Desse quadro complicado, no entanto, o presidente Jair Bolsonaro só consegue ver aspectos que podem afetar suas pretensões eleitorais. Sua reação se resume à fúria com que tenta conter os preços internos dos combustíveis, ignorando a complexidade de fatores que os determinam.
Como faz sistematicamente, atribui a terceiros a responsabilidade por qualquer problema que prejudique a campanha eleitoral a que tem se dedicado desde que assumiu o cargo. Ora são os governadores, que não reduzem por sua iniciativa a tributação estadual sobre os combustíveis, ora é a Petrobras, insensível às preocupações do Palácio do Planalto com os preços pagos pelo consumidor.
Já demitiu três presidentes da Petrobras, para mostrar seu inconformismo com a gestão da empresa, baseada em critérios adequados a seus objetivos sociais e que não admitem ingerências políticas, sobretudo no que se refere a controle de preços. Mas, nessa questão, Bolsonaro é incansável. Em uma de suas manifestações recentes, disse que a Petrobras pode quebrar o Brasil se houver novos aumentos do diesel. É sua maneira de tentar mostrar à população que está preocupado com a inflação, que vem corroendo seu prestígio ante o eleitorado e se tornando um dos maiores obstáculos à sua reeleição.

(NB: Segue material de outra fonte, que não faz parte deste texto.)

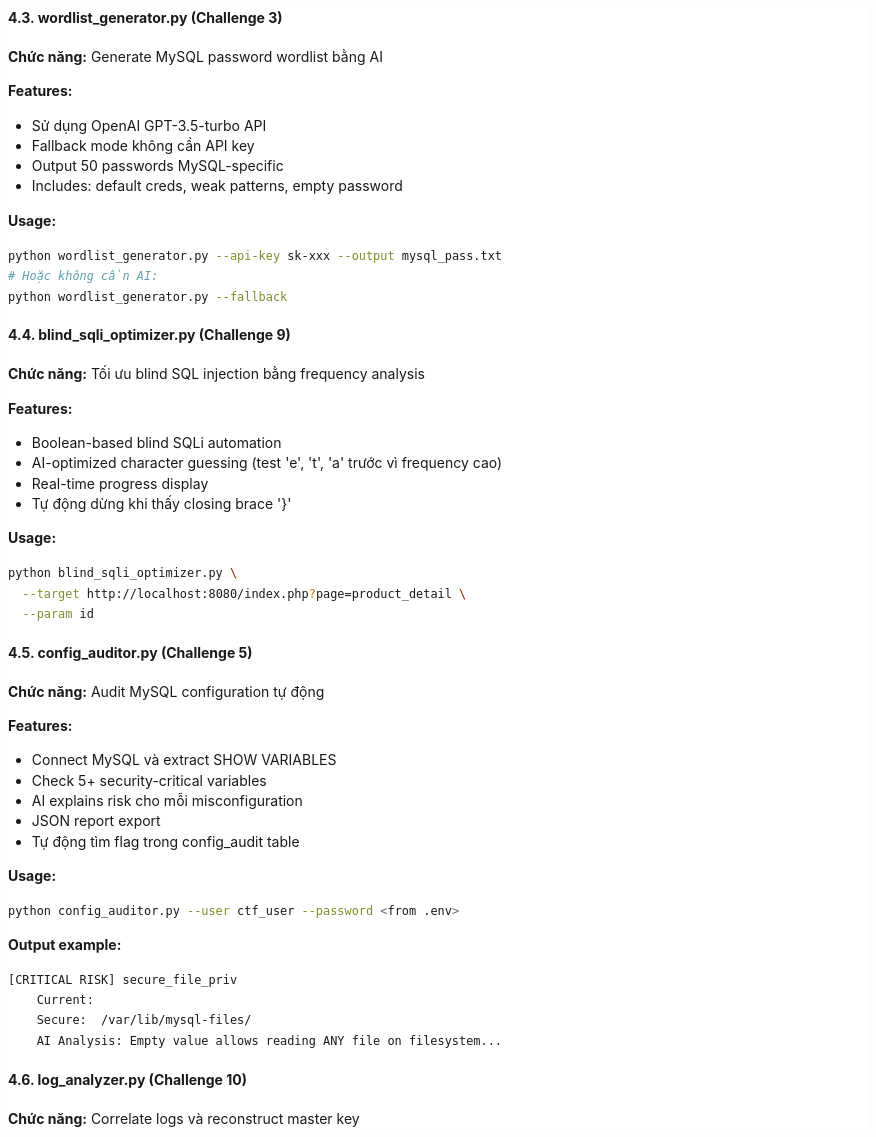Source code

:#### 4.3. wordlist_generator.py (Challenge 3)
**Chức năng:** Generate MySQL password wordlist bằng AI

**Features:**
- Sử dụng OpenAI GPT-3.5-turbo API
- Fallback mode không cần API key
- Output 50 passwords MySQL-specific
- Includes: default creds, weak patterns, empty password

**Usage:**
```bash
python wordlist_generator.py --api-key sk-xxx --output mysql_pass.txt
# Hoặc không cần AI:
python wordlist_generator.py --fallback
```

#### 4.4. blind_sqli_optimizer.py (Challenge 9)
**Chức năng:** Tối ưu blind SQL injection bằng frequency analysis

**Features:**
- Boolean-based blind SQLi automation
- AI-optimized character guessing (test 'e', 't', 'a' trước vì frequency cao)
- Real-time progress display
- Tự động dừng khi thấy closing brace '}'

**Usage:**
```bash
python blind_sqli_optimizer.py \
  --target http://localhost:8080/index.php?page=product_detail \
  --param id
```

#### 4.5. config_auditor.py (Challenge 5)
**Chức năng:** Audit MySQL configuration tự động

**Features:**
- Connect MySQL và extract SHOW VARIABLES
- Check 5+ security-critical variables
- AI explains risk cho mỗi misconfiguration
- JSON report export
- Tự động tìm flag trong config_audit table

**Usage:**
```bash
python config_auditor.py --user ctf_user --password <from .env>
```

**Output example:**
```
[CRITICAL RISK] secure_file_priv
    Current:
    Secure:  /var/lib/mysql-files/
    AI Analysis: Empty value allows reading ANY file on filesystem...
```

#### 4.6. log_analyzer.py (Challenge 10)
**Chức năng:** Correlate logs và reconstruct master key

Mas, para quem examine com alguma isenção o quadro do mercado mundial de derivados de petróleo, está mais do que claro que a contenção artificial do preço do diesel inviabilizaria as importações essenciais para o abastecimento interno. Em algum momento, o próprio mercado, como reação ao desabastecimento, imporia a adequação dos preços internos aos externos. Haveria uma alta explosiva, quando a eleição presidencial estará mais próxima. Bolsonaro sabe disso?